Advertisement

Raj govt tables controversial bill, move challenged in HC

Press Trust Of India

Jaipur, Oct 23: The Rajasthan government Monday tabled a controversial bill that seeks to protect public servants and judges from prosecution and bar the media from reporting on allegations against them without its prior sanction sparking a legal challenge and protests inside and outside the Assembly.

The Criminal Laws (Rajasthan Amendment) Bill, 2017 was introduced in the Assembly by Home Minister Gulabchand Kataria to replace an ordinance promulgated on September 7. It seeks to shield both serving and former judges, magistrates and public servants in the BJP-ruled state from being investigated for on-duty action without the government’s approval.

Monday was the first day of the 9th session of the Assembly.

As the move by the Vasundhara Raje government drew widespread criticism from various quarters, a BJP rebel MLA Ghanshyam Tiwari opposed the Bill.

“This is a kala kanoon (black law) and I am against it,” Tiwari told reporters, adding, “It is undemocratic and unconstitutional.”

But the Centre defended the bill with Union minister for law and justice PP Chaudhury saying it was a “balanced” measure keeping interests of everyone in mind.

Rajasthan Congress president Sachin Pilot and several party leaders were briefly detained by the police in Jaipur soon after they took out a march against the lergislative measure. They were later released.

“We will not let the government pass the bill. We are strongly opposing it,” Pilot told reporters after being released.

In the 200-member Rajasthan Assembly, BJP has 160 MLAs, while the Congress has 24 members.

The state government while defending the bill said the measure was required to put an end to what it called an end to frivolous litigations against public servants. The only aim of the ordinance is that people do not misuse section 156(3) CrPC to tarnish the image of honest officers by levelling baseless allegations, according to Kataria.

From 2013 to 2017, 73 per cent of the people who were probed under section 156(3) CrPC faced mental harassment although they were not guilty, he said.

The Editors Guild of India also urged the Rajasthan government to withdraw the ordinance calling it “harmful”.

The ordinance is a “pernicious instrument” to harass the media, the Guild said while reacting to the ordinance that also bars the media from naming the public servant till the government allows the case to be investigated.

Activist Bhagwat Gour filed a petition in the Jaipur bench of the High Court challenging the ordinance, calling it “arbitrary and mala fide”.

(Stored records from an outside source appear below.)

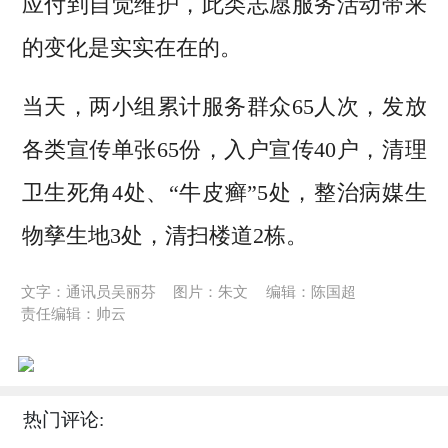
应付到自觉维护，此类志愿服务活动带来
的变化是实实在在的。
当天，两小组累计服务群众65人次，发放
各类宣传单张65份，入户宣传40户，清理
卫生死角4处、“牛皮癣”5处，整治病媒生
物孳生地3处，清扫楼道2栋。
文字：通讯员吴丽芬
图片：朱文
编辑：陈国超
责任编辑：帅云
热门评论:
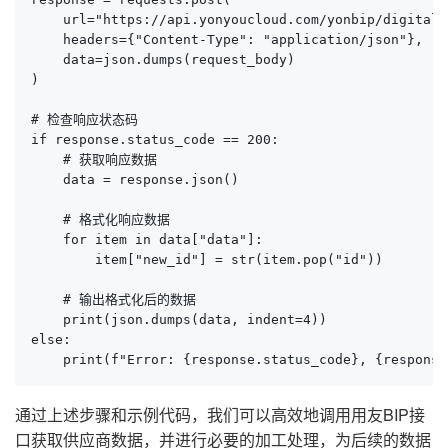
    url="https://api.yonyoucloud.com/yonbip/digitalM
    headers={"Content-Type": "application/json"},

    data=json.dumps(request_body)

)

# 检查响应状态码

if response.status_code == 200:

    # 获取响应数据

    data = response.json()

    # 格式化响应数据

    for item in data["data"]:

        item["new_id"] = str(item.pop("id"))

    # 输出格式化后的数据

    print(json.dumps(data, indent=4))

else:

    print(f"Error: {response.status_code}, {response
通过上述步骤和示例代码，我们可以高效地调用用友BIP接
口获取供应商数据，并进行必要的加工处理，为后续的数据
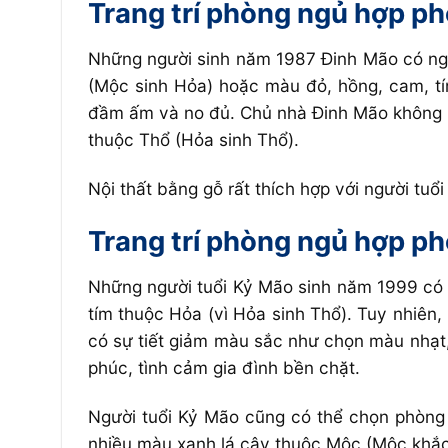
Trang trí phòng ngủ hợp p
Những người sinh năm 1987 Đinh Mão có ng
(Mộc sinh Hỏa) hoặc màu đỏ, hồng, cam, tí
đầm ấm và no đủ. Chủ nhà Đinh Mão không 
thuộc Thổ (Hỏa sinh Thổ).
Nội thất bằng gỗ rất thích hợp với người tu
Trang trí phòng ngủ hợp p
Những người tuổi Kỷ Mão sinh năm 1999 có 
tím thuộc Hỏa (vì Hỏa sinh Thổ). Tuy nhiê
có sự tiết giảm màu sắc như chọn màu nhạt
phúc, tình cảm gia đình bền chặt.
Người tuổi Kỷ Mão cũng có thể chọn phòng
nhiều màu xanh lá cây thuộc Mộc (Mộc khắc 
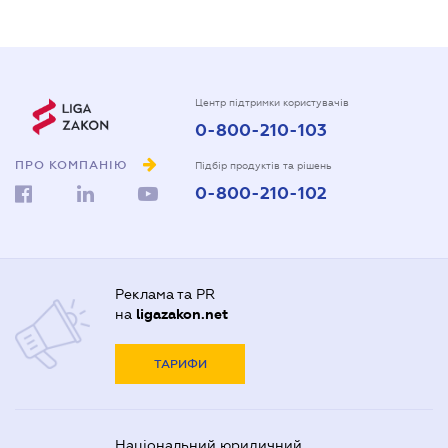
Центр підтримки користувачів
0-800-210-103
ПРО КОМПАНІЮ
Підбір продуктів та рішень
0-800-210-102
Реклама та PR
на
ligazakon.net
ТАРИФИ
Національний юридичний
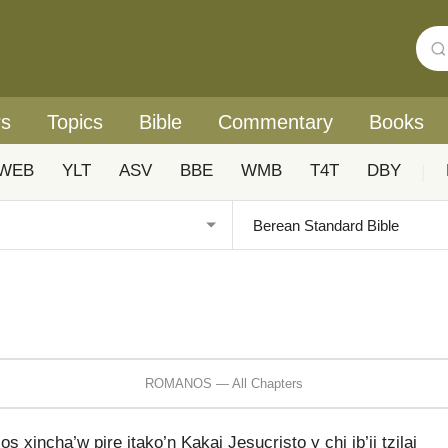
rs
Topics
Bible
Commentary
Books
WEB
YLT
ASV
BBE
WMB
T4T
DBY
|
ROMANOS — All Chapters
s xincha’w pire jtako’n Kakaj Jesucristo y chi jb’ij tzilaj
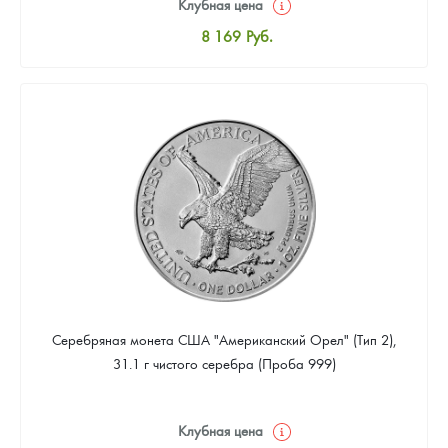
Клубная цена
8 169
Руб.
Стандартная цена
8 441
Руб.
Цена выкупа
4 901
Руб.
Серебряная монета США "Американский Орел" (Тип 2),
31.1 г чистого серебра (Проба 999)
Клубная цена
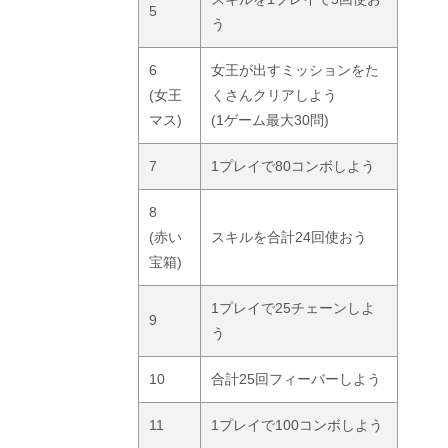
5
う
6
女王が出すミッションをた
(女王
くさんクリアしよう
マス)
(1ゲーム最大30問)
7
1プレイで80コンボしよう
8
(赤い
スキルを合計24回使おう
宝箱)
1プレイで25チェーンしよ
9
う
10
合計25回フィーバーしよう
11
1プレイで100コンボしよう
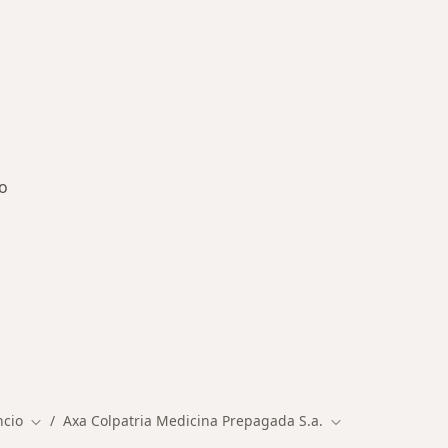
io
es más tratadas
ncio
Axa Colpatria Medicina Prepagada S.a.
Cambiar de ciudad
Cambiar de ciud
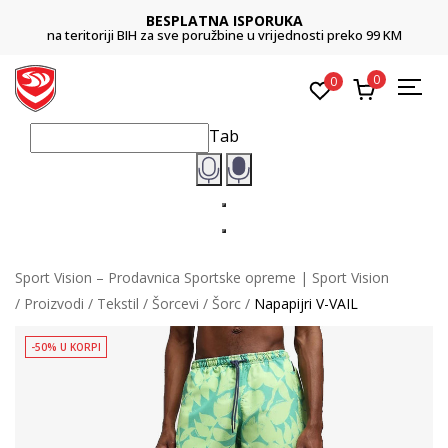
BESPLATNA ISPORUKA
na teritoriji BIH za sve poružbine u vrijednosti preko 99 KM
0
0
Tab
Sport Vision – Prodavnica Sportske opreme | Sport Vision
Proizvodi
Tekstil
Šorcevi
Šorc
Napapijri V-VAIL
-50% U KORPI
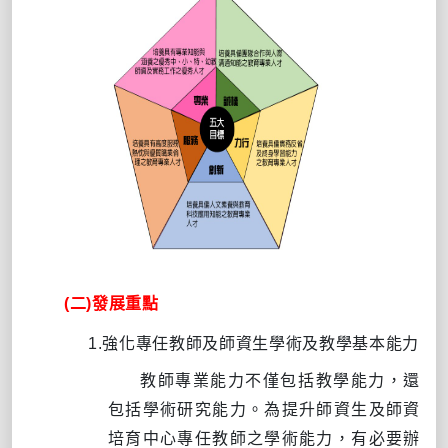
(二)發展重點
1.
強化專任教師及師資生學術及教學基本能力
教師專業能力不僅包括教學能力，還
包括學術研究能力。為提升師資生及師資
培育中心專任教師之學術能力，有必要辦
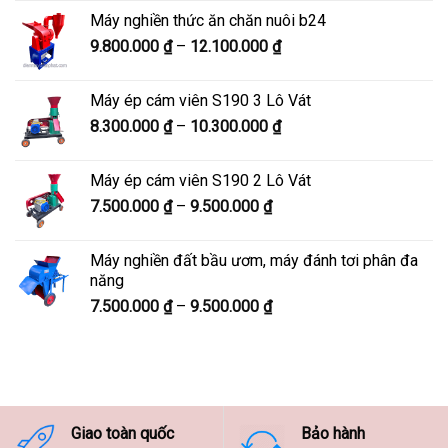
từ
Máy nghiền thức ăn chăn nuôi b24
5.900.000 ₫
Khoảng
9.800.000
₫
–
12.100.000
₫
đến
giá:
7.600.000 ₫
từ
Máy ép cám viên S190 3 Lô Vát
9.800.000 ₫
Khoảng
8.300.000
₫
–
10.300.000
₫
đến
giá:
12.100.000 ₫
từ
Máy ép cám viên S190 2 Lô Vát
8.300.000 ₫
Khoảng
7.500.000
₫
–
9.500.000
₫
đến
giá:
10.300.000 ₫
từ
Máy nghiền đất bầu ươm, máy đánh tơi phân đa
7.500.000 ₫
năng
đến
Khoảng
7.500.000
₫
–
9.500.000
₫
9.500.000 ₫
giá:
từ
7.500.000 ₫
đến
9.500.000 ₫
Giao toàn quốc
Bảo hành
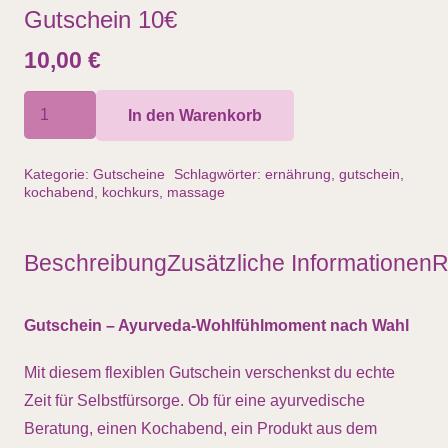
Gutschein 10€
10,00
€
Gutschein
In den Warenkorb
10€
Menge
Kategorie:
Gutscheine
Schlagwörter:
ernährung
,
gutschein
,
kochabend
,
kochkurs
,
massage
Beschreibung
Zusätzliche Informationen
R
Gutschein – Ayurveda-Wohlfühlmoment nach Wahl
Mit diesem flexiblen Gutschein verschenkst du echte
Zeit für Selbstfürsorge. Ob für eine ayurvedische
Beratung, einen Kochabend, ein Produkt aus dem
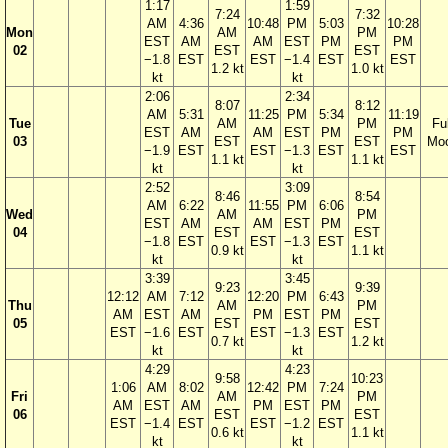
1:17
1:59
7:24
7:32
AM
4:36
10:48
PM
5:03
10:28
Mon
AM
PM
EST
AM
AM
EST
PM
PM
02
EST
EST
−1.8
EST
EST
−1.4
EST
EST
1.2 kt
1.0 kt
kt
kt
2:06
2:34
8:07
8:12
AM
5:31
11:25
PM
5:34
11:19
Tue
AM
PM
Ful
EST
AM
AM
EST
PM
PM
03
EST
EST
Mo
−1.9
EST
EST
−1.3
EST
EST
1.1 kt
1.1 kt
kt
kt
2:52
3:09
8:46
8:54
AM
6:22
11:55
PM
6:06
Wed
AM
PM
EST
AM
AM
EST
PM
04
EST
EST
−1.8
EST
EST
−1.3
EST
0.9 kt
1.1 kt
kt
kt
3:39
3:45
9:23
9:39
12:12
AM
7:12
12:20
PM
6:43
Thu
AM
PM
AM
EST
AM
PM
EST
PM
05
EST
EST
EST
−1.6
EST
EST
−1.3
EST
0.7 kt
1.2 kt
kt
kt
4:29
4:23
9:58
10:23
1:06
AM
8:02
12:42
PM
7:24
Fri
AM
PM
AM
EST
AM
PM
EST
PM
06
EST
EST
EST
−1.4
EST
EST
−1.2
EST
0.6 kt
1.1 kt
kt
kt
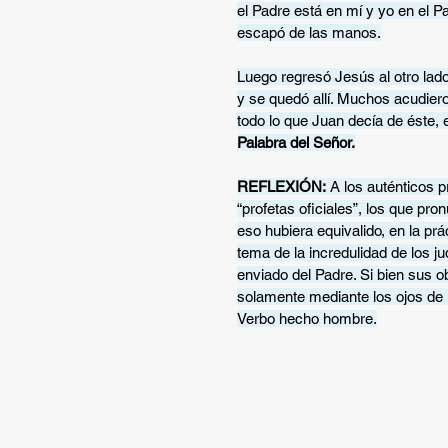
el Padre está en mí y yo en el P
escapó de las manos.
Luego regresó Jesús al otro lado
y se quedó allí. Muchos acudiero
todo lo que Juan decía de éste, e
Palabra del Señor.
REFLEXIÓN:
 A los auténticos p
“profetas oficiales”, los que pro
eso hubiera equivalido, en la prá
tema de la incredulidad de los j
enviado del Padre. Si bien sus o
solamente mediante los ojos de la
Verbo hecho hombre.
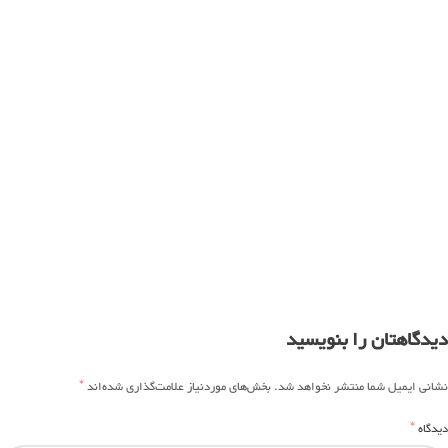
دیدگاهتان را بنویسید
*
نشانی ایمیل شما منتشر نخواهد شد.
بخش‌های موردنیاز علامت‌گذاری شده‌اند
*
دیدگاه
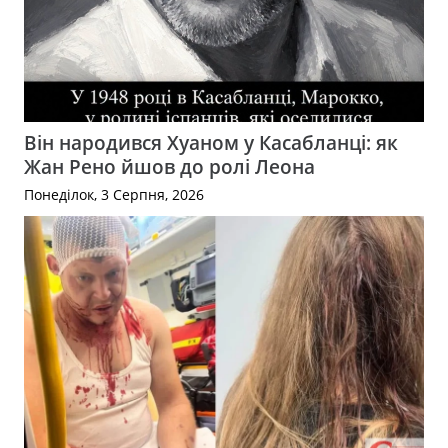
Він народився Хуаном у Касабланці: як
Жан Рено йшов до ролі Леона
Понеділок, 3 Серпня, 2026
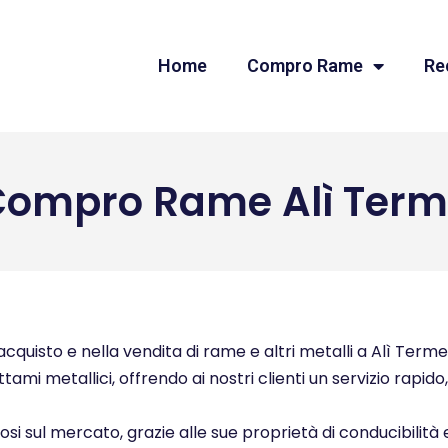
Home
Compro Rame
Re
Compro Rame Alì Term
quisto e nella vendita di rame e altri metalli a Alì Terme 
ttami metallici, offrendo ai nostri clienti un servizio rapid
ziosi sul mercato, grazie alle sue proprietà di conducibilità 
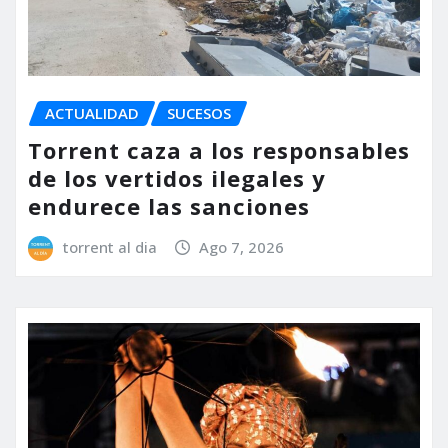
ACTUALIDAD
SUCESOS
Torrent caza a los responsables
de los vertidos ilegales y
endurece las sanciones
torrent al dia
Ago 7, 2026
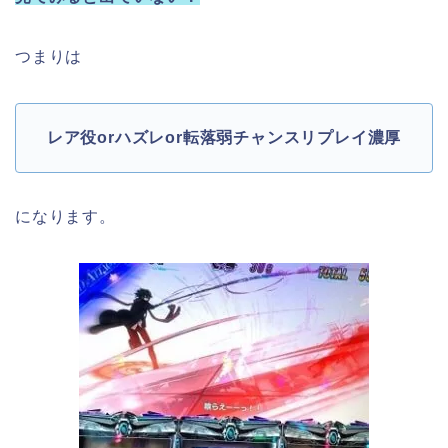
つまりは
レア役orハズレor転落弱チャンスリプレイ濃厚
になります。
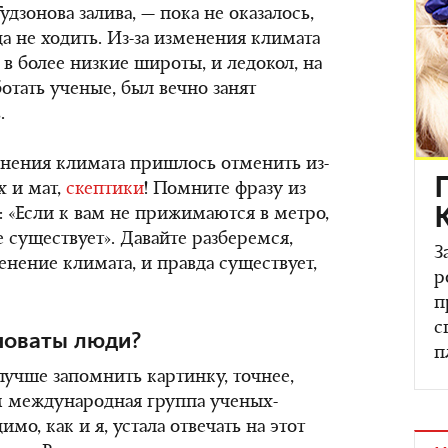
удзонова залива, — пока не оказалось,
а не ходить. Из-за изменения климата
в более низкие широты, и ледокол, на
отать ученые, был вечно занят
.
енения климата пришлось отменить из-
х и мат,
скептики
! Помните фразу из
«Если к вам не прижимаются в метро,
е существует». Давайте разберемся,
З
енение климата, и правда существует,
р
п
с
иноваты люди?
п
лучше запомнить картинку, точнее,
м международная группа ученых-
имо, как и я, устала отвечать на этот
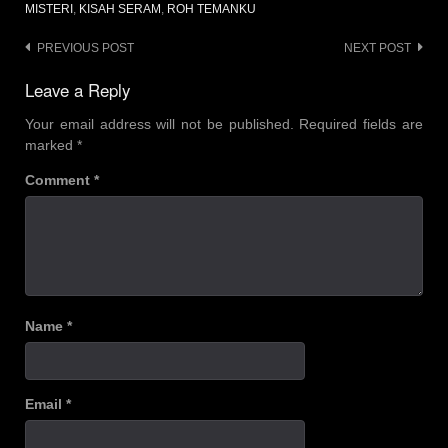
MISTERI
,
KISAH SERAM
,
ROH TEMANKU
Post
PREVIOUS POST
NEXT POST
navigation
Leave a Reply
Your email address will not be published.
Required fields are
marked
*
Comment
*
Name
*
Email
*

The petition contends that the Criminal Laws (Rajasthan Amendment) Ordinance, 2017, was “in contravention of fundamental rights as enshrined under Part-III of the Constitution of India”, said Gour’s counsel AK Jain.

In the Assembly, the opposition Congress strongly opposed the bill and staged a walkout. BJP MLA Ghanshaym Tiwari, who had expressed opposition to the ordinance, walked out of the Assembly twice when he was not allowed by the Speaker to raise a point of order.

Wearing black strips on their mouth, Congress MLAs led by the Leader of Opposition Rameshwar Dudi took out a protest march from the MLA quarters to the assembly building. Holding placards and shouting slogans against Chief Minister Vasundhara Raje, the MLAs entered the assembly premises and accused the BJP government of patronising corruption.